Author Response File: Author Response.pdf

Reviewer 2 Report

It is an interesting study. 

I think that the introduction section could be developed and more references added. 

The authors should precise, in the discussions section, the limits of the study in their opinion.  

Also, in the discussions section, the authors should compare the results with those of another MRI techniques and add supplimentar references. 
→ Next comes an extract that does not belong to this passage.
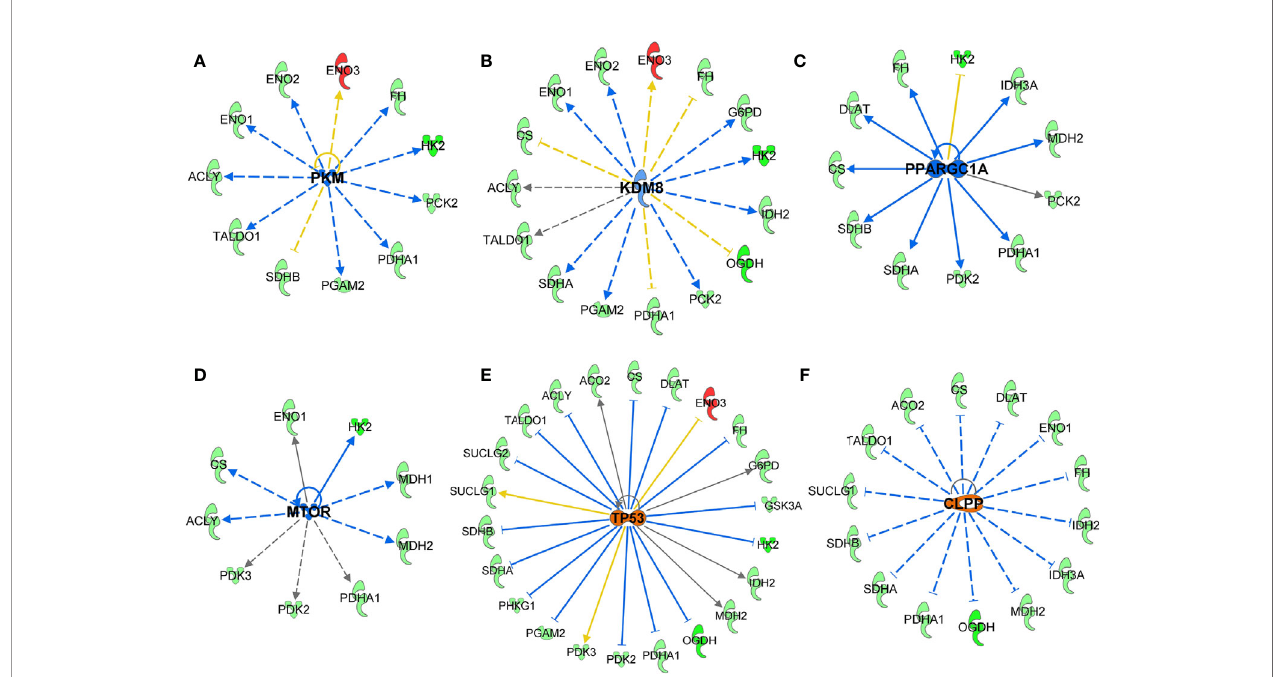
FIGURE 6 | Key upstream signaling pathways predicted in response to SIRT3 knockdown (shSIRT3- SK-MEL-2). Using IPA, upstream regulator analysis identi fi ed genes potentially involved in melanoma or cancer. These are (A) PKM, (B) KDM8, (C) PPARGC1A, (D) mTOR, (E) P53, and (F) CLPP signaling. Upstream regulations are denoted with blue (inhibition) (F) or orange (activation) color. The interaction lines are indicated as solid (robust interactions), dashed (signi fi cant but less frequent), blue (inhibition), orange (activation), yellow ( fi nding inconsistent), and gray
The conclusions must be concise and strictly resume the results of the study. I suggest authors to rephrase the conclusions. 

Author Response

Reviewer 2 Comments and Suggestions for Authors

 

1. It is an interesting study. I think that the introduction section could be developed and more references added.

Response:

Thank you for the opinion, we will rephrase the introduction section and add more references.

 

2. The authors should precise, in the discussions section, the limits of the study in their opinion. Also, in the discussions section, the authors should compare the results with those of another MRI techniques and add supplementary references. The conclusions must be concise and strictly resume the results of the study. I suggest authors to rephrase the conclusions.

Response:

Thanks for your comments. We reformulated the discussion part and the conclusion part, and tried our best to improve the presentation of this article.

Here is the conclusion:

 

6. Conclusions

In clinical diagnosis, DWI and DCE-MRI are the most widely used radiological examinations for the diagnosis of breast lesions. We use hyperspectral target detection method to detect, a priori targets with provided known target knowledge (ground truth) as a priori target detection and a posteriori targets with known target signatures (parameters: D, signal attenuation slope, ADC, D* and PF), but unknown abundance fractions needed to be estimated as a posteriori target detection. In this article, we considered IVIM-DWI with 13 different weighting factors (b values) as a 13-band multispectral image cube where each sequence-acquired image is viewed as a spectral band image. Multispectral images were expanded into hyperspectral images using the band expansion process, hence solving the problem of insufficient band images, and improving the classification accuracy. Quantitative analysis is performed by applying five important parameters: D, signal attenuation slope, ADC, D* and PF. Through these parameters, we can summarize the characteristics of different types of tumors, Fibroadenoma, and Cyst for each pixel in IVIM-MR images. Even an unexperienced examiner can easily check each pixel from the IVIM image cube, and can judge from the quantitative result of the pixel that the pixel is classified as a mass, non-mass, fibroadenoma, cyst, or others. For the same type of tumor, all these pixels will have similar parameters. On the other hand, if an IVIM pixel with similar ADC, D, D*, signal attenuation slope, and PF parameters is detected, it can be said that the pixel is detected as the same type of tumor. We believe that we are the first one to use these five parameters to classify tumor tissues. Therefore, the hyperspectral signal processing method can be fully applied to IVIM-MR images. However, the effectiveness of hyperspectral tumor detection methods may possibly be reduced by artifacts and related image alignment problems caused by subject motion and respiratory motion during imaging sequences.

 

 

Author Response File: Author Response.pdf

Round 2

Reviewer 1 Report

I thank the Authors for addressing my previous comments. The technical novelty of the paper has been better highlighted.